Lascano Danny, Finkelstein Julia B, DeCastro G Joel, McKiernan James M
Herbert Irving Cancer Center, Columbia University College of Physicians and Surgeons, Department of Urology, New York, NY, USA.
J Kidney Cancer VHL. 2015 Apr 4;2(2):45-54. doi: 10.15586/jkcvhl.2015.26. eCollection 2015.
Historically, radical nephrectomy represented the gold standard for the treatment of small (≤ 4cm) as well as larger renal masses. Recently, for small renal masses, the risk of ensuing chronic kidney disease and end stage renal disease has largely favored nephron-sparing surgical techniques, mainly partial nephrectomy. In this review, we surveyed the literature on renal functional outcomes after partial nephrectomy for renal tumors. The largest randomized control trial comparing radical and partial nephrectomy failed to show a survival benefit for partial nephrectomy. With regards to overall survival, surgically induced chronic kidney disease (GFR < 60 ml/min/ 1.73m) caused by nephrectomy might not be as deleterious as medically induced chronic kidney disease. In evaluating patients who underwent donor nephrectomy, transplant literature further validates that surgically induced reductions in GFR may not affect patient survival, unlike medically induced GFR declines. Yet, because patients who present with a renal mass tend to be elderly with multiple comorbidities, many develop a mixed picture of medically, and surgically-induced renal disease after extirpative renal surgery. In this population, we believe that nephron sparing surgery optimizes oncological control while protecting renal function.
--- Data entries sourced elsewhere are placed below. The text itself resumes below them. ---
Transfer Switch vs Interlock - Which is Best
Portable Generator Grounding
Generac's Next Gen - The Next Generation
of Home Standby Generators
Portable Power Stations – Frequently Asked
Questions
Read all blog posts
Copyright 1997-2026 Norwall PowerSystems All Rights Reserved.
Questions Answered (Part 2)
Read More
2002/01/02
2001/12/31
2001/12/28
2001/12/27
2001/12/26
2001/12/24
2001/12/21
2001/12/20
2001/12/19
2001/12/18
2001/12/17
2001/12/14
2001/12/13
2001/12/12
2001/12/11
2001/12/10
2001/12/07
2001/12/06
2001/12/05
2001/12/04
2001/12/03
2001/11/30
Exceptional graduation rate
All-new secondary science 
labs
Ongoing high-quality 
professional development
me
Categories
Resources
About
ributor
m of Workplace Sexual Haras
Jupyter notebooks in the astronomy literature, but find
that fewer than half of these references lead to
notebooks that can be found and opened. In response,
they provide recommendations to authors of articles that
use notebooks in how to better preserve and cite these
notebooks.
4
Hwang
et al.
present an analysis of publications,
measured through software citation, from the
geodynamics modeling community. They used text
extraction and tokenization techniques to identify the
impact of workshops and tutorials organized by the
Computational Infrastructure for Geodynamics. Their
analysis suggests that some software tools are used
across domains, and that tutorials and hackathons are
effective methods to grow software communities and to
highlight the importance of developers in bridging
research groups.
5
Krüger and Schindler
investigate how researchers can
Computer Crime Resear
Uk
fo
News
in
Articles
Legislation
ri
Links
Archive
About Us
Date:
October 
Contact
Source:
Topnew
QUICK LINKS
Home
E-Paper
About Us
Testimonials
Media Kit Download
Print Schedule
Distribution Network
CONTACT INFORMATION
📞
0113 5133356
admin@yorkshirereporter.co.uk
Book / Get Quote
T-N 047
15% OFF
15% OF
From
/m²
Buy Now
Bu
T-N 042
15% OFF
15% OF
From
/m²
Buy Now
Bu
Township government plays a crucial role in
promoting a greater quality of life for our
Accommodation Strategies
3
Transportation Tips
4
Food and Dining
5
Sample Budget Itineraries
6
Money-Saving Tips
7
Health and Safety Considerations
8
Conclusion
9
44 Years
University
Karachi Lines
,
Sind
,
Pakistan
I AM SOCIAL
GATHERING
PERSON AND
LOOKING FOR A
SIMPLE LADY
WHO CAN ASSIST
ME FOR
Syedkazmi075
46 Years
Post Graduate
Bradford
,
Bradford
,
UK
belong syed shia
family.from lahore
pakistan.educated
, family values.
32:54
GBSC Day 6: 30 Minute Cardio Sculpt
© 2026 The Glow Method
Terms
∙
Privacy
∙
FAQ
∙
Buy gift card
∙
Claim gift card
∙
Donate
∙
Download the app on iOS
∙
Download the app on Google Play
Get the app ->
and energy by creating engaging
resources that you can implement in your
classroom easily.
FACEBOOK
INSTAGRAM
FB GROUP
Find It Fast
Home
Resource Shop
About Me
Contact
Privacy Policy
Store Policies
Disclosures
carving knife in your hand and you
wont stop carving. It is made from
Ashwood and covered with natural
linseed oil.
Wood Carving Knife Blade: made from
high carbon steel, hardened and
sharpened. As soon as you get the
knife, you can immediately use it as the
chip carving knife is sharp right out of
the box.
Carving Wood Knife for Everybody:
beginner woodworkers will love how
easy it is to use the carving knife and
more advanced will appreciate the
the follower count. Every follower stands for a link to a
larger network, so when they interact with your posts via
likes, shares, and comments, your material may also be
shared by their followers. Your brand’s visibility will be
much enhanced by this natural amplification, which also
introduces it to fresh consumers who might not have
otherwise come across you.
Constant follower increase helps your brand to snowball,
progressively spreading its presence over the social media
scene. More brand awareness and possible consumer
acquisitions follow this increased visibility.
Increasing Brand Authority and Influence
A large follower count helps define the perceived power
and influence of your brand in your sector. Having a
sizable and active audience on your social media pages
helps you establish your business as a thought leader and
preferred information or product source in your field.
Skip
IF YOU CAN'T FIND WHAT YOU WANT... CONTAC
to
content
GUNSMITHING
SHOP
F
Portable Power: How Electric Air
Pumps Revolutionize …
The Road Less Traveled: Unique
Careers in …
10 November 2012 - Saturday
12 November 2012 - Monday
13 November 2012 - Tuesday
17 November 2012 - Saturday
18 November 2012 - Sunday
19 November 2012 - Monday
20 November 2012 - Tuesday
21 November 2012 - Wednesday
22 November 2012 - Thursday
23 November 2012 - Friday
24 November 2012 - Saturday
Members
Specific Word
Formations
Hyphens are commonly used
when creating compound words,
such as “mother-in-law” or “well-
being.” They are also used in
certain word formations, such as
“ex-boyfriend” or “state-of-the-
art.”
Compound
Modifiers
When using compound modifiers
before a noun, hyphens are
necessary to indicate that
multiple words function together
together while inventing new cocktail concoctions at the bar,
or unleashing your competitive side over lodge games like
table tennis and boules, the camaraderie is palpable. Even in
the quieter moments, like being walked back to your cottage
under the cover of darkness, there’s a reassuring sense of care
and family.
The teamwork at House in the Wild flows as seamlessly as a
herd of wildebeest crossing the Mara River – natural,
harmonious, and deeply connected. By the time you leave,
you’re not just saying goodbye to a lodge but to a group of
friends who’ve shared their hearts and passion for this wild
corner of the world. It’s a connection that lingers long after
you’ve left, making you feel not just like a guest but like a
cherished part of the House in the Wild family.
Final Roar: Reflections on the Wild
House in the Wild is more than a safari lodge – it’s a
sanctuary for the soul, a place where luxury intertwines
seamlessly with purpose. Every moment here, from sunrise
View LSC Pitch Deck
从历史上看,根治性肾切除术一直是治疗小(≤4cm)及较大肾肿块的金标准。最近,对于小肾肿块,继发慢性肾脏病和终末期肾病的风险在很大程度上支持保留肾单位的手术技术,主要是部分肾切除术。在本综述中,我们查阅了有关肾肿瘤部分肾切除术后肾功能结果的文献。比较根治性肾切除术和部分肾切除术的最大规模随机对照试验未能显示部分肾切除术有生存获益。关于总生存期,肾切除术所致的手术性慢性肾脏病(肾小球滤过率<60ml/min/1.73m²)可能不像药物性慢性肾脏病那样有害。在评估接受供体肾切除术的患者时,移植文献进一步证实,与药物性肾小球滤过率下降不同,手术导致的肾小球滤过率降低可能不会影响患者生存。然而,由于出现肾肿块的患者往往年事已高且有多种合并症,许多患者在肾切除术后会出现药物性和手术性肾病的混合情况。在这一人群中,我们认为保留肾单位手术在优化肿瘤控制的同时保护了肾功能。